Bequeathed the magical "Cross Of The Isles" as a young boy, Callan (Brian Austin Green) now leads a heavily-armed vigilante force keeping the streets of Los Angeles safe from gangsters (although not doing a particularly good job, as there are still plenty around at the start - and end - of the film).
The titular cross - of 2011's Cross - gives Callan a bullet-proof force field and the ability to fire bolts of energy from his hand (as well as a couple of other Deus ex Machina abilities when required to counter the doomsday weapon at the climax of the story).

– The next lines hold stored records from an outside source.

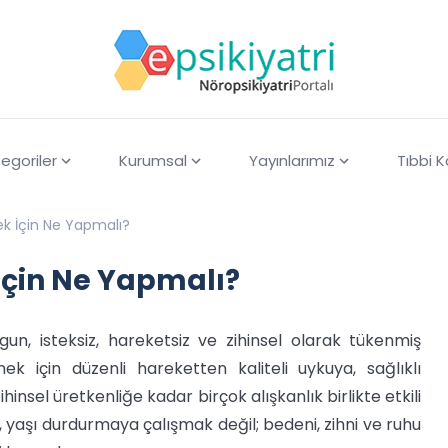
egoriler
Kurumsal
Yayınlarımız
Tıbbi 
k İçin Ne Yapmalı?
İçin Ne Yapmalı?
n, isteksiz, hareketsiz ve zihinsel olarak tükenmiş
 için düzenli hareketten kaliteli uykuya, sağlıklı
sel üretkenliğe kadar birçok alışkanlık birlikte etkili
yaşı durdurmaya çalışmak değil; bedeni, zihni ve ruhu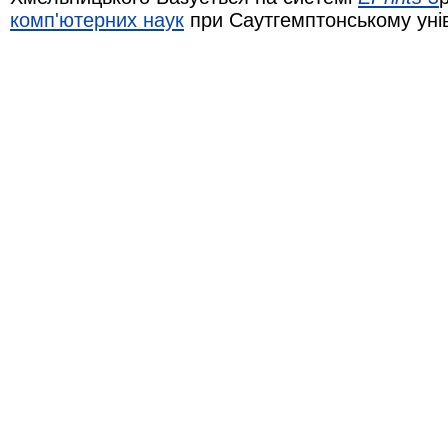
комп'ютерних наук
при Саутгемптонському уні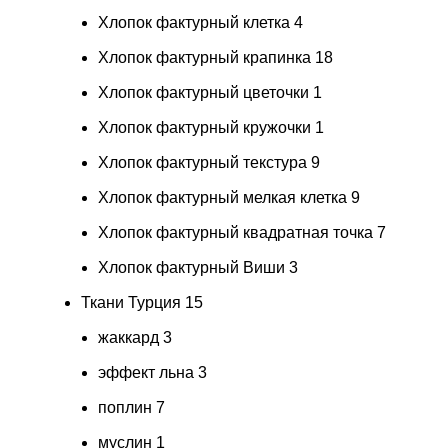
Хлопок фактурный клетка
4
Хлопок фактурный крапинка
18
Хлопок фактурный цветочки
1
Хлопок фактурный кружочки
1
Хлопок фактурный текстура
9
Хлопок фактурный мелкая клетка
9
Хлопок фактурный квадратная точка
7
Хлопок фактурный Виши
3
Ткани Турция
15
жаккард
3
эффект льна
3
поплин
7
муслин
1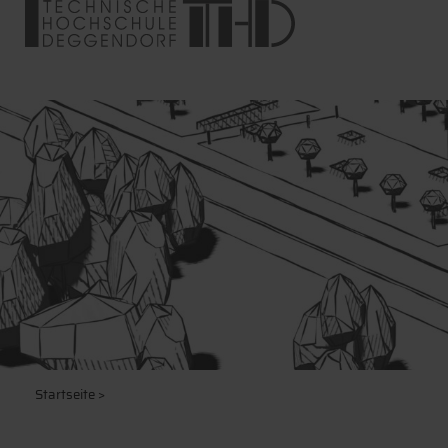
Startseite
>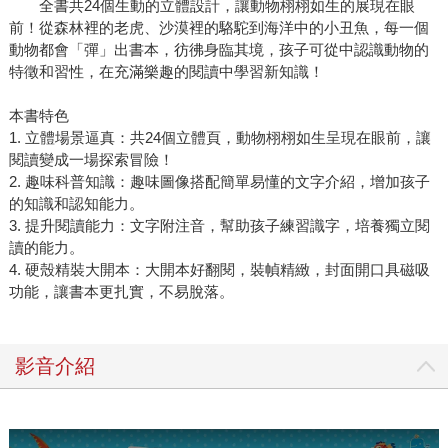
全書共24個生動的立體設計，讓動物栩栩如生的展現在眼
前！從森林裡的老虎、沙漠裡的駱駝到海洋中的小丑魚，每一個
動物都會「彈」出書本，彷彿身臨其境，孩子可從中認識動物的
特徵和習性，在充滿樂趣的閱讀中學習新知識！
本書特色
1. 立體場景逼真：共24個立體頁，動物栩栩如生呈現在眼前，讓
閱讀變成一場探索冒險！
2. 趣味科普知識：趣味圖像搭配簡單易懂的文字介紹，增加孩子
的知識和認知能力。
3. 提升閱讀能力：文字附注音，幫助孩子練習識字，培養獨立閱
讀的能力。
4. 硬殼精裝大開本：大開本好翻閱，裝幀精緻，封面開口具磁吸
功能，讓書本更扎實，不易脫落。
影音介紹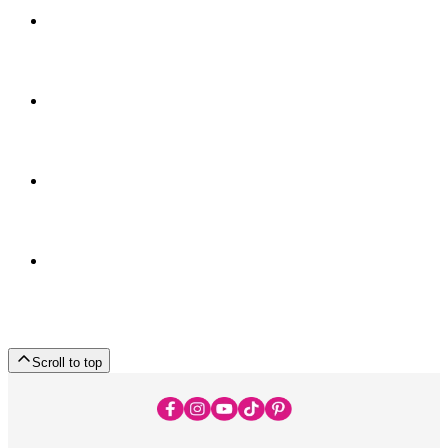
Scroll to top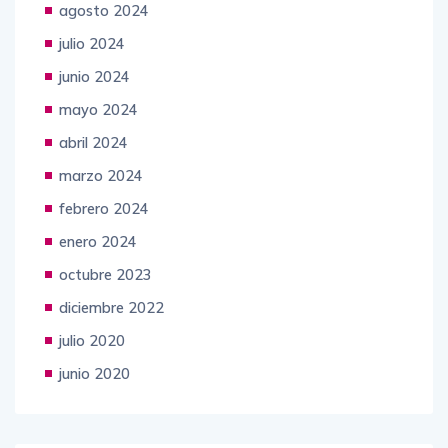
agosto 2024
julio 2024
junio 2024
mayo 2024
abril 2024
marzo 2024
febrero 2024
enero 2024
octubre 2023
diciembre 2022
julio 2020
junio 2020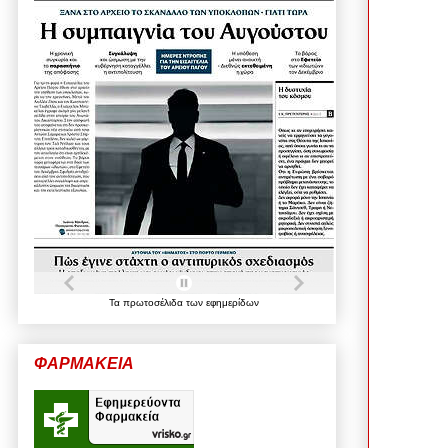
Τα
πρωτοσέλιδα
των
εφημερίδων
ΦΑΡΜΑΚΕΙΑ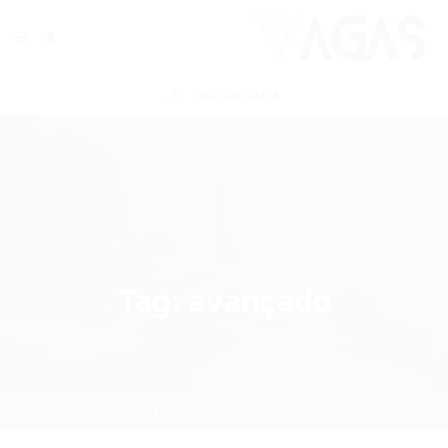
ENVIAR VAGA
Tag:
avançado
Home
avançado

Callan finds himself drawn into the schemes of a Vandal Savage-like immortal Viking, Gunnar (Vinnie Jones), who has been cursed (by whom?) to be the last living human on the planet and wants to speed things up with an apocalyptic, ancient Egyptian staff powered by the blood of the descendants of five Greek gods (you know, in an Ancient Aliens twist and the gods really walked on the Earth back in the day).
There are definitely some decent ideas hidden in the backstory of Cross, but unfortunately they get buried in the morass of mediocrity that is the finished product.
Matters aren't helped by writer/director Patrick Durham trying to deliver mega-budget ambitions on a restrictive micro-budget. Durham also took the bizarre decision to make his action film both ultraviolent and virtually gore-free, which really jars with modern sensibilities when characters are spraying bullets around with gay abandon.
At times you can't help but think the whole film is some twisted prank, as though an open audition was held in Hollywood to find the worst actors willing to work for peanuts and then saddling them with the worst script imaginable, just to see what would happen.
It says a lot about a film when Vinnie Jones turns in the strongest performance - by a country mile - and delivers the most rounded, and interesting, character.
And you remember back in 2008 when Beverly Hills 90210's resident rapper Brian Austin Green turned up in The Sarah Connor Chronicles as Derek Reese and was really rather good?
Well, that's not the Brian Austin Green that turns up here and sleepwalks through Cross.
Also, rather bizarrely, Tom Sizemore appears in two bookending sequences as police detective Nitti, who is hunting Callan and his crew.
These scenes have no impact on the rest of the film; it's as though Sizemore's in a totally different movie, a played-for-laughs parody of his tough guy persona, a dialled back version of Natural Born Killers' Jack Scagnetti.
Cross, as a whole, could have been laughably 'so-bad-it's-good' - and there are some moments of deliciously forced humour, particularly from Jake Busey, as grenadier Backfire - if large portions of it weren't so painful.
In these moments, it feels like an amateur film school project, hampered by moronic dialogue delivered mechanically and with no conviction, and when you think you've seen the worst performance another automaton opens its mouth.
The plot lurches from crassness to crassness and just as it drops some half-decent exposition it veers even more quickly back down the toilet.
Except that he loses his magical amulet as the plot stumbles into its second act, it seems odd that Callan has attached himself to such a large group of fellow vigilantes who don't have any form of magical protection. They are also pretty much interchangeable cookie-cutter supporting roles, identified by risible, cheesy nicknames such as War, Riot, Backfire, Shark etc
Danny Trejo is supposed to be in Cross, as a character called Ripper, but I have no recollection of seeing him.
However, for all its many, many faults, Cross was still more entertaining than Josh Trank's Fantastic Four. And unlike that major suckfest, Cross has - somehow - earned itself a sequel, the imaginatively titled Cross 2 due out later this year.